[Exercise requirements]: Nothing but the records, transcribed exactly, should appear in the answer; leave the pictures out.

[Supplied records]:
++++++++

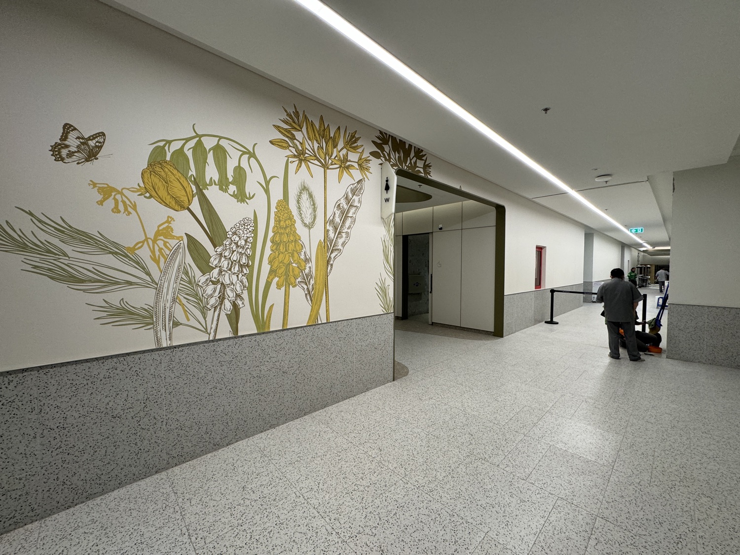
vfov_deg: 85.7
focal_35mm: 14
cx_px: 370
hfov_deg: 102.1
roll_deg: +0.4
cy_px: 278
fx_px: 299
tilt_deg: -0.6
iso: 160
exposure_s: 1/100
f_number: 2.2
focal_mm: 2.22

++++++++

[Task answer]:
vfov_deg: 85.7
focal_35mm: 14
cx_px: 370
hfov_deg: 102.1
roll_deg: +0.4
cy_px: 278
fx_px: 299
tilt_deg: -0.6
iso: 160
exposure_s: 1/100
f_number: 2.2
focal_mm: 2.22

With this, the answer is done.